Ciò che resta, e potrebbe portare a un veto dell’Italia al vertice europeo, è il problema politico. Per disinnescare la crisi di governo, Merkel ha bisogno che il governo di Roma si impegni a riaccogliere con un consenso automatico chi viene fermato in Germania dopo aver presentato richiesta d’asilo in Italia. Ma la disponibilità del premier Giuseppe Conte al vertice è condizionata a una contropartita: la Germania e gli altri principali Paesi dovrebbero impegnarsi a superare il sistema esistente, che relega la responsabilità per ogni richiedente asilo al primo Paese di arrivo nell’Unione Europea. Poiché l’obbligo legale di salvataggio in mare e di accoglienza in un porto sicuro negli ultimi anni è gravato quasi per intero sull’Italia, ora Conte chiede di rivedere il principio di fondo.
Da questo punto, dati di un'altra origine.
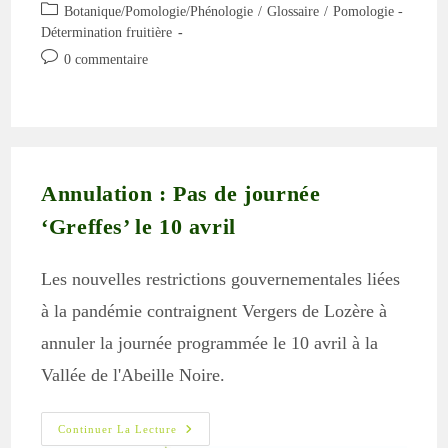
de
publiée :
Post
Botanique/Pomologie/Phénologie
/
Glossaire
/
Pomologie -
la
category:
Détermination fruitière
publication :
Commentaires
0 commentaire
de
la
publication :
Annulation : Pas de journée
‘Greffes’ le 10 avril
Les nouvelles restrictions gouvernementales liées
à la pandémie contraignent Vergers de Lozère à
annuler la journée programmée le 10 avril à la
Vallée de l'Abeille Noire.
Annulation
Continuer La Lecture
:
Secondo il governo italiano, la responsabilità di gestire le richieste di asilo non può essere solo del Paese di primo approdo.
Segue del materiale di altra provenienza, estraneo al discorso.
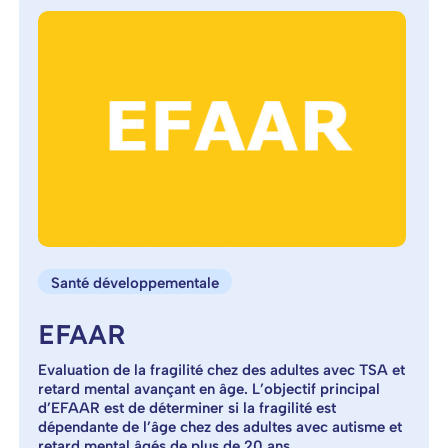
Santé développementale
EFAAR
Evaluation de la fragilité chez des adultes avec TSA et
retard mental avançant en âge. L’objectif principal
d’EFAAR est de déterminer si la fragilité est
dépendante de l’âge chez des adultes avec autisme et
retard mental âgés de plus de 20 ans.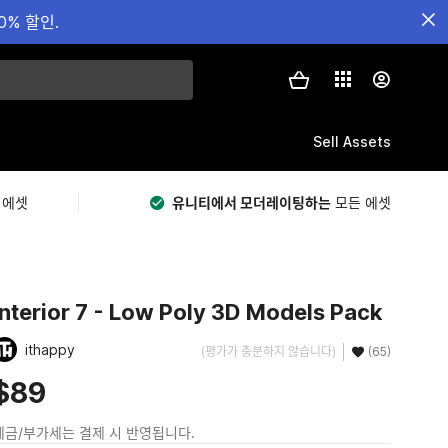
0% 할인.
Sell Assets
 에셋
유니티에서 모더레이팅하는
모든 에셋
Interior 7 - Low Poly 3D Models Pack
ithappy
(평가가 충분하지 않습니다)
(65)
$89
세금/부가세는 결제 시 반영됩니다.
Thierry Pech di Terra Nova, un centro studi progressista di Parigi, definisce la richiesta del governo di Roma «giusta» e nota che essa, nei suoi aspetti costruttivi, «taglia corto con le provocazioni del ministro dell’Interno Matteo Salvini». Il problema è che né Merkel, né il presidente francese Emmanuel Macron sembrano disposti (per ora) a questa concessione: per loro dovrebbe restare il cosiddetto sistema di «Dublino III», che consegna gli irregolari ai Paesi di primo ingresso nella Ue. Merkel deve proteggersi dalla pressione della Csu. Macron fino a qualche ora fa è parso identificare Salvini con Marine Le Pen, la sua grande avversaria di estrema destra; l’uomo dell’Eliseo vive qualunque concessione all’Italia di Salvini come un’ammissione di vulnerabilità in politica interna.
Il cuore del negoziato di Bruxelles è qui. Molto ruoterà attorno alle frasi delle conclusioni dei leader nelle quali si parla della «condivisione degli oneri» sui richiedenti asilo. Per ora, con quel concetto i diversi leader intendono cose diverse. Merkel e soprattutto Macron vorrebbero che quella «condivisione» fosse di tipo finanziario oppure logistico: gli altri Paesi finanziano l’Italia, come fanno già con la Turchia, quindi sarà l’Italia a gestire gli stranieri irregolari in «centri chiusi» (espressione dello stesso Macron); oppure gli altri Paesi offrono personale per gestire le richieste, di fatto commissariando il sistema giudiziario italiano come accade già in Grecia.
L’Italia chiede invece che le conclusioni del vertice precisino o lascino la porta aperta a una «condivisione degli oneri» nella distribuzione delle persone: Conte vuole rompere il legame tra il Paese di primo approdo e l’obbligo di gestione delle richieste di asilo. Se questo l’Italia potrebbe mettere un veto, se insoddisfatta. C’è però una proposta in più, che potrebbe facilitare il compromesso: l’Alto commissariato Onu per i rifugiati (Unhcr), guidato da Filippo Grandi, dovrebbe presentare un piano di accoglienza dei richiedenti in Paesi terzi come Tunisia o Algeria e di centri di filtraggio lungo le rotte del Sahara. Con indennizzi per chi accetta di tornare indietro.
Se niente funziona, naturalmente Merkel ha ancora uno strumento per salvarsi dalla Csu e sopravvivere politicamente: tagliare l’Italia fuori da Schengen. Ma è l’opzione nucleare, non un bottone che la cancelliera può schiacciare a cuor leggero.